Italy now has its first licensed crypto portfolio manager. Hodli, a fintech startup headquartered in Genoa, has received authorization from the Bank of Italy as a Crypto-Asset Service Provider under the European Union’s Markets in Crypto-Assets regulation, better known as MiCA.
The distinction here matters more than it might seem at first glance. Plenty of firms across Europe can custody crypto, essentially holding digital assets on behalf of clients. What Hodli can now do is actively manage those portfolios, making investment decisions, rebalancing allocations, and deploying strategies on behalf of its users.
What the license actually allows
MiCA created a standardized framework for crypto businesses operating in member states. The CASP designation is the gateway for firms that want to offer services like trading, custody, and, in Hodli’s case, portfolio management across the bloc.
For Italy specifically, the Bank of Italy serves as the competent authority granting these licenses. Hodli clearing that bar means the company met the regulator’s requirements around capital adequacy, governance, consumer protection, and operational resilience.

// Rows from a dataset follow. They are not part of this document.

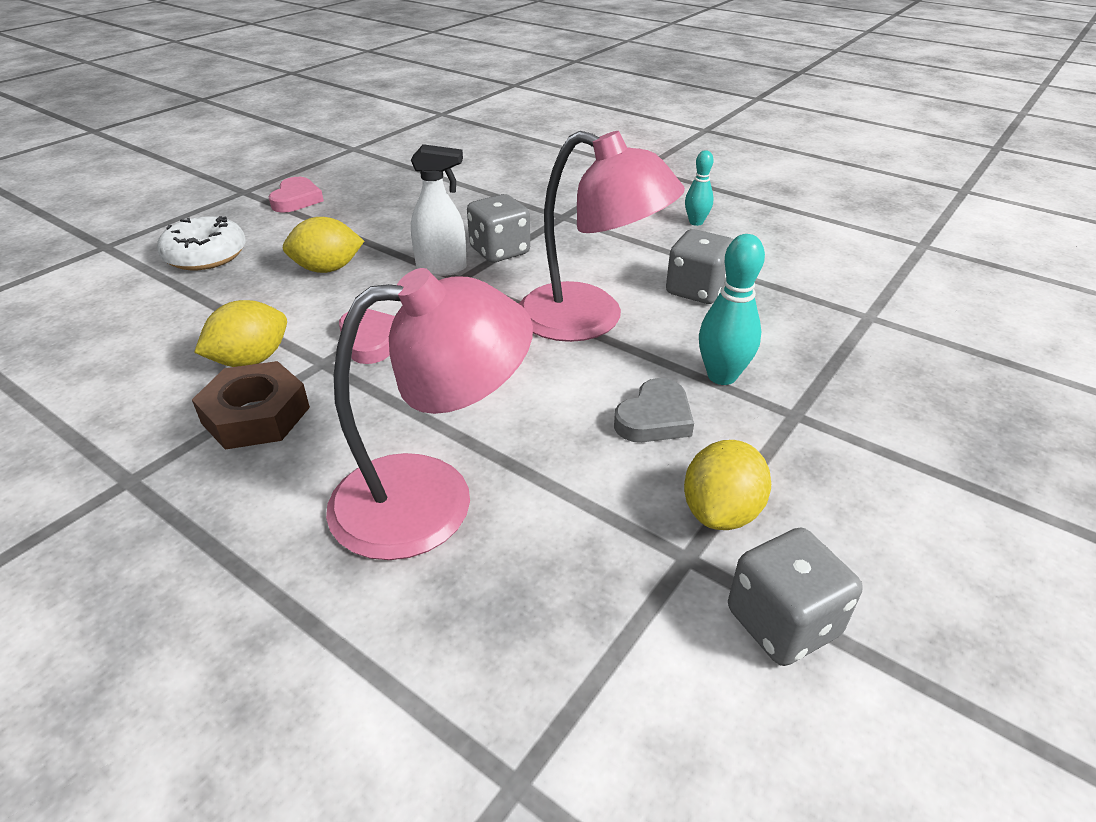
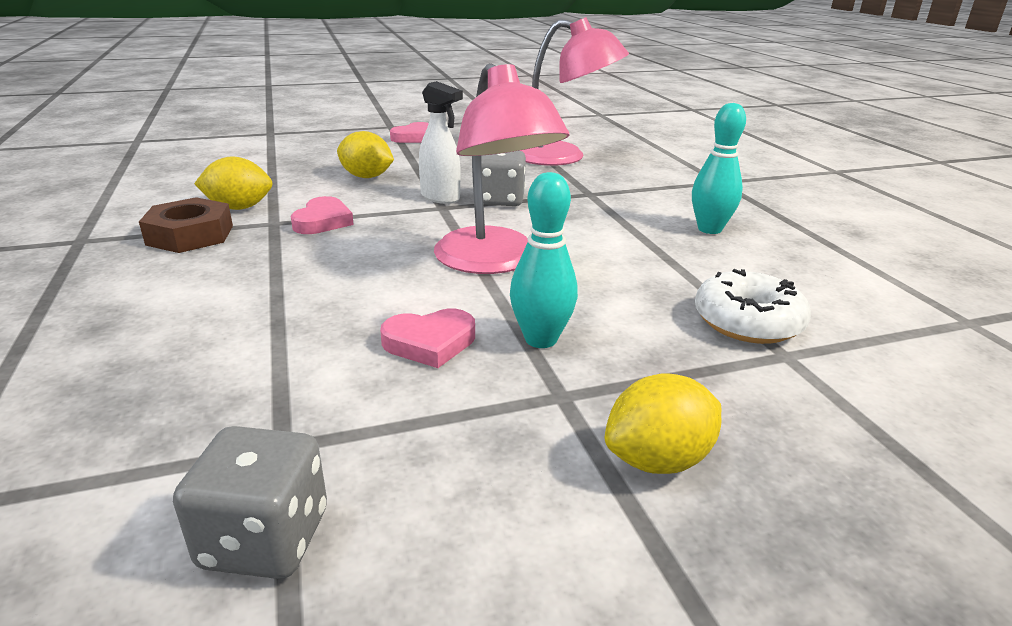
camera: 35 degrees right, 10 degrees down
(206, 255) = (311, 151): white donut -> white donut (747, 322)
(432, 499) = (194, 320): pink lamp -> pink lamp (563, 157)
(654, 418) = (430, 343): grey heart -> pink heart
(696, 222) = (709, 229): turquoise bowling pin -> turquoise bowling pin, size x1.56
(697, 290) = (625, 274): grey dice -> none
(721, 512) = (365, 431): yellow lemon -> yellow lemon (658, 460)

Hodli’s approach leans heavily on technology. The company uses proprietary algorithms and artificial intelligence to drive its portfolio management strategies, with AI models informing allocation and risk management.
Funding and growth ambitions
Hodli closed a funding round of 1.05 million euros in 2023, capital earmarked for expanding its footprint across Europe.
The company’s stated ambition goes beyond direct-to-consumer crypto management. Hodli wants to partner with traditional banks, essentially white-labeling its crypto portfolio management capabilities so that established financial institutions can offer digital asset investment products to their existing client bases.
What this means for investors and the broader market
For Italian retail investors, this creates a new option that did not previously exist in a regulated format. Having a domestically licensed portfolio manager lowers the barrier for investors who are crypto-curious but unwilling to take the operational risk of managing their own wallets and exchange accounts.
MiCA’s passporting provisions mean that a firm licensed in one EU member state can offer services across all 27 member countries. Hodli’s Italian license could become its ticket to broader European expansion without needing to seek separate authorizations in each jurisdiction.